The Maryland Center for Economic Policy in Baltimore, which partnered with the foundation for the first time on the Kids Count report, offered some policy suggestions for Maryland lawmakers.

Benjamin Orr, president and CEO of the political organization, said the Legislature should extend the “modest” $500 child tax credit, which is set to expire at the end of the year. The credit provides for families with an annual income of $6,000 or less and have disabled dependents under the age of 17.

Del. Julie Palakovich Carr (D-Montgomery) sponsored legislation this year to extend the child tax credit until Jan. 1, 2027. Annual family incomes would increase to $15,000 and provide a credit for children 6 and under or under 17 years for someone with a disability.

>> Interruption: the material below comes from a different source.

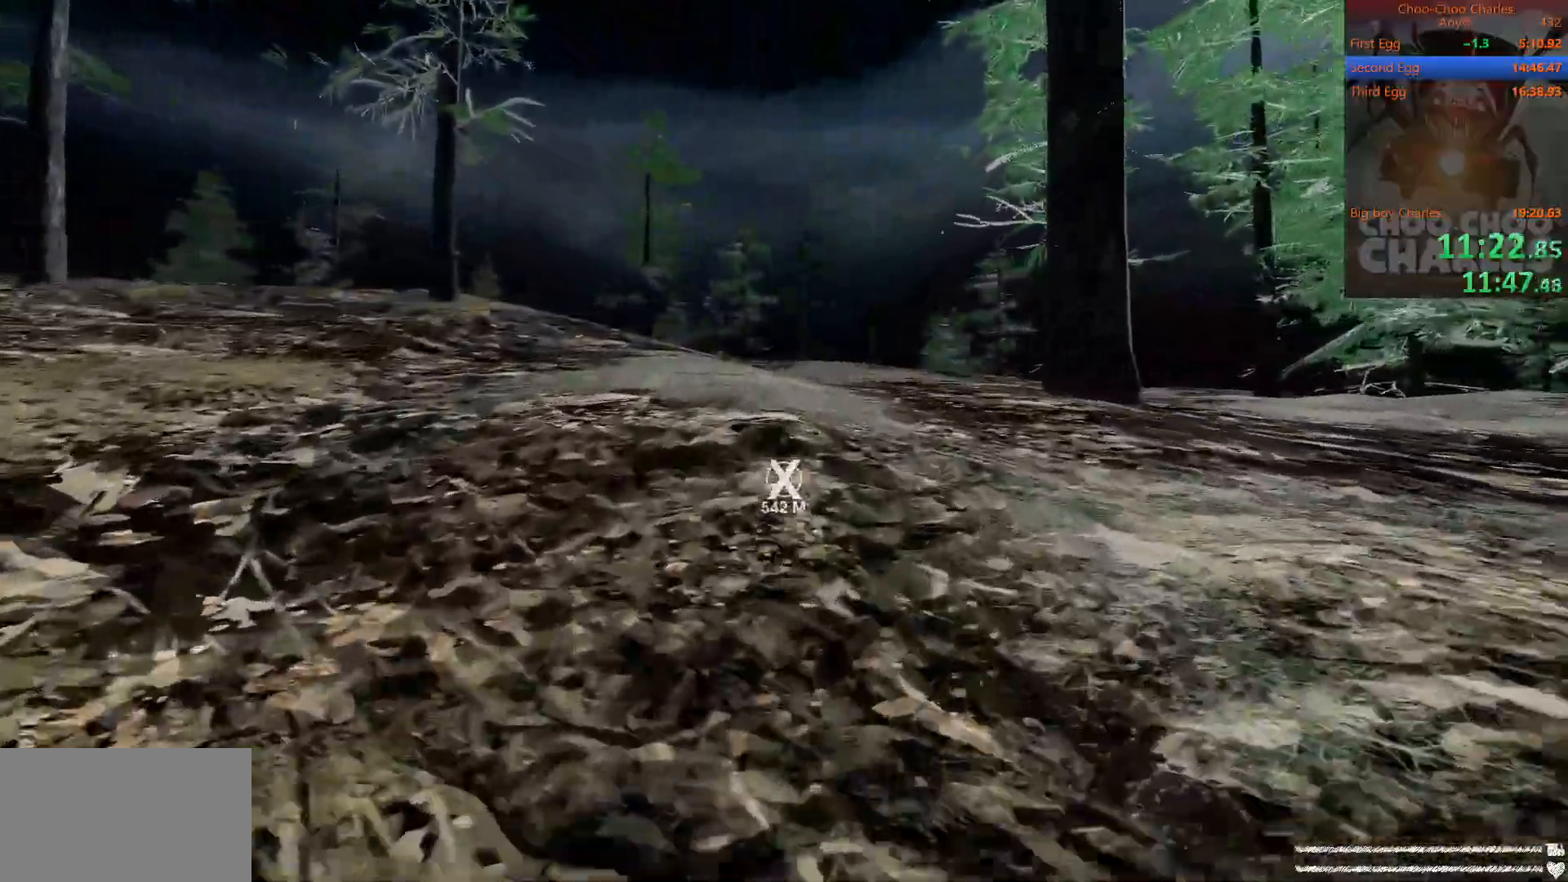
{"keys": ["shift", "w"], "mouse": [], "mouse_move": "still", "events": []}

Palakovich Carr’s legislation did not make it out of the House committee, but she said in a Post on Twitter On June 4, she will “continue to fight to expand the Maryland Child Tax Credit to include more families.”

Orr also said lawmakers need to ensure the Paid Family and Medical Leave program and the education reform plan, the Plan for Maryland’s Future, are implemented and funded.

“We just can’t say we’ve done this and stop paying attention,” he said. “We need to make sure that these programs are actually fully funded [and] that they produce the benefits that legislators intended.

Stephanie Maseiko, a 16-year-old student at Bowie High School in Prince George’s, came up with an idea that wouldn’t cost much, if anything.

The high school is proposing the reinstatement of a 30-minute advisory period at the school that was used for most of the last school year. Like a study hall, she said students sat in class to catch up on class work, write homework or just relax without live instruction from a teacher.

“It’s been such a positive benefit to the school,” she said.

Less than a month into the start of this school year, Maceiko said the only break during her eight-hour school day is a 30-minute lunch between her two-hour third lesson.

Although preparing to attend college after high school, the pressure of trying to get into a four-year university can be stressful.

The impact of COVID-19 has influenced Maseiko to focus more on her mental health, even if it means sacrificing extra credit for a long-term project or major assignment.

“If it affects me mentally, then I’ll only have two points [missing] so I don’t exhaust myself to the point where it’s unhealthy,” she said. “I manage my time so that it’s not too rushed and not too busy. Everyone deserves a break… because you’re going to cross the line.”